* [YOUR INSTRUCTIONS] Copy the entries below in full, keeping them exactly as they are.

Dataset entries:
————

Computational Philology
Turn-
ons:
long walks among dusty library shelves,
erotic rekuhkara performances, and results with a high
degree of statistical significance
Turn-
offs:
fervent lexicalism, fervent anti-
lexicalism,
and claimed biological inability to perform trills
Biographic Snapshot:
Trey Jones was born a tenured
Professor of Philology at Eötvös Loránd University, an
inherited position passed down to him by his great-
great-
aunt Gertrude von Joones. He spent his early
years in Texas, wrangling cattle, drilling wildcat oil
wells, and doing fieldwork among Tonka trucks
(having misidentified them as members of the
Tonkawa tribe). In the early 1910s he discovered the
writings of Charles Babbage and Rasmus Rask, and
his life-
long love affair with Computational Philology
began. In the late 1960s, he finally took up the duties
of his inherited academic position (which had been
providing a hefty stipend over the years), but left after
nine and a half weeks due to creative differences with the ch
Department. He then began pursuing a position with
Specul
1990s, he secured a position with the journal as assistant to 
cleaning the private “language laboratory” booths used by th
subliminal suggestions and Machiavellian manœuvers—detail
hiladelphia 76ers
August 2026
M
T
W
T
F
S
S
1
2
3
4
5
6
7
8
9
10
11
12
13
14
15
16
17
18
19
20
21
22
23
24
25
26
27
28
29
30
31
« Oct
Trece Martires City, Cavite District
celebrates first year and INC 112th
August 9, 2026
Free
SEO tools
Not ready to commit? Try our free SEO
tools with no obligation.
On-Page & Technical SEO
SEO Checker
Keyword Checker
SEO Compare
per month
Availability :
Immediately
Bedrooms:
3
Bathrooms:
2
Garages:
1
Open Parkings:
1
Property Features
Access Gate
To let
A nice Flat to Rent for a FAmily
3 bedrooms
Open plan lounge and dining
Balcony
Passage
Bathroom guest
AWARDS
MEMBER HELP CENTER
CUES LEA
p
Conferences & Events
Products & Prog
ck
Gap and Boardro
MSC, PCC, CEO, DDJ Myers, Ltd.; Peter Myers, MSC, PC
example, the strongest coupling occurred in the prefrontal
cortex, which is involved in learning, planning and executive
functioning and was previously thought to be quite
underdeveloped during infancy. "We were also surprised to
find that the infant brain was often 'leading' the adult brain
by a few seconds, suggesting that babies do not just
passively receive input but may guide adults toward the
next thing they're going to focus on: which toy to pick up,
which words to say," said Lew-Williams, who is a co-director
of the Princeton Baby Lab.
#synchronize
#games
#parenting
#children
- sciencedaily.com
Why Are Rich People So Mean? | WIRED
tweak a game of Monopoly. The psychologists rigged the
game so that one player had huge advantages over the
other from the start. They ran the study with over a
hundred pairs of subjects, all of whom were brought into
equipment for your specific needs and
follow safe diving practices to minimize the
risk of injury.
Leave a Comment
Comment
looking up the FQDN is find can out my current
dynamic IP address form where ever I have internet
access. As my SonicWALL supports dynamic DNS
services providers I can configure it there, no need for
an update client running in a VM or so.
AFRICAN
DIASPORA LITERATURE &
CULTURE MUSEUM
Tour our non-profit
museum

————

* [RESPONSE BELOW]
Computational Philology
Turn-
ons:
long walks among dusty library shelves,
erotic rekuhkara performances, and results with a high
degree of statistical significance
Turn-
offs:
fervent lexicalism, fervent anti-
lexicalism,
and claimed biological inability to perform trills
Biographic Snapshot:
Trey Jones was born a tenured
Professor of Philology at Eötvös Loránd University, an
inherited position passed down to him by his great-
great-
aunt Gertrude von Joones. He spent his early
years in Texas, wrangling cattle, drilling wildcat oil
wells, and doing fieldwork among Tonka trucks
(having misidentified them as members of the
Tonkawa tribe). In the early 1910s he discovered the
writings of Charles Babbage and Rasmus Rask, and
his life-
long love affair with Computational Philology
began. In the late 1960s, he finally took up the duties
of his inherited academic position (which had been
providing a hefty stipend over the years), but left after
nine and a half weeks due to creative differences with the ch
Department. He then began pursuing a position with
Specul
1990s, he secured a position with the journal as assistant to 
cleaning the private “language laboratory” booths used by th
subliminal suggestions and Machiavellian manœuvers—detail
hiladelphia 76ers
August 2026
M
T
W
T
F
S
S
1
2
3
4
5
6
7
8
9
10
11
12
13
14
15
16
17
18
19
20
21
22
23
24
25
26
27
28
29
30
31
« Oct
Trece Martires City, Cavite District
celebrates first year and INC 112th
August 9, 2026
Free
SEO tools
Not ready to commit? Try our free SEO
tools with no obligation.
On-Page & Technical SEO
SEO Checker
Keyword Checker
SEO Compare
per month
Availability :
Immediately
Bedrooms:
3
Bathrooms:
2
Garages:
1
Open Parkings:
1
Property Features
Access Gate
To let
A nice Flat to Rent for a FAmily
3 bedrooms
Open plan lounge and dining
Balcony
Passage
Bathroom guest
AWARDS
MEMBER HELP CENTER
CUES LEA
p
Conferences & Events
Products & Prog
ck
Gap and Boardro
MSC, PCC, CEO, DDJ Myers, Ltd.; Peter Myers, MSC, PC
example, the strongest coupling occurred in the prefrontal
cortex, which is involved in learning, planning and executive
functioning and was previously thought to be quite
underdeveloped during infancy. "We were also surprised to
find that the infant brain was often 'leading' the adult brain
by a few seconds, suggesting that babies do not just
passively receive input but may guide adults toward the
next thing they're going to focus on: which toy to pick up,
which words to say," said Lew-Williams, who is a co-director
of the Princeton Baby Lab.
#synchronize
#games
#parenting
#children
- sciencedaily.com
Why Are Rich People So Mean? | WIRED
tweak a game of Monopoly. The psychologists rigged the
game so that one player had huge advantages over the
other from the start. They ran the study with over a
hundred pairs of subjects, all of whom were brought into
equipment for your specific needs and
follow safe diving practices to minimize the
risk of injury.
Leave a Comment
Comment
looking up the FQDN is find can out my current
dynamic IP address form where ever I have internet
access. As my SonicWALL supports dynamic DNS
services providers I can configure it there, no need for
an update client running in a VM or so.
AFRICAN
DIASPORA LITERATURE &
CULTURE MUSEUM
Tour our non-profit
museum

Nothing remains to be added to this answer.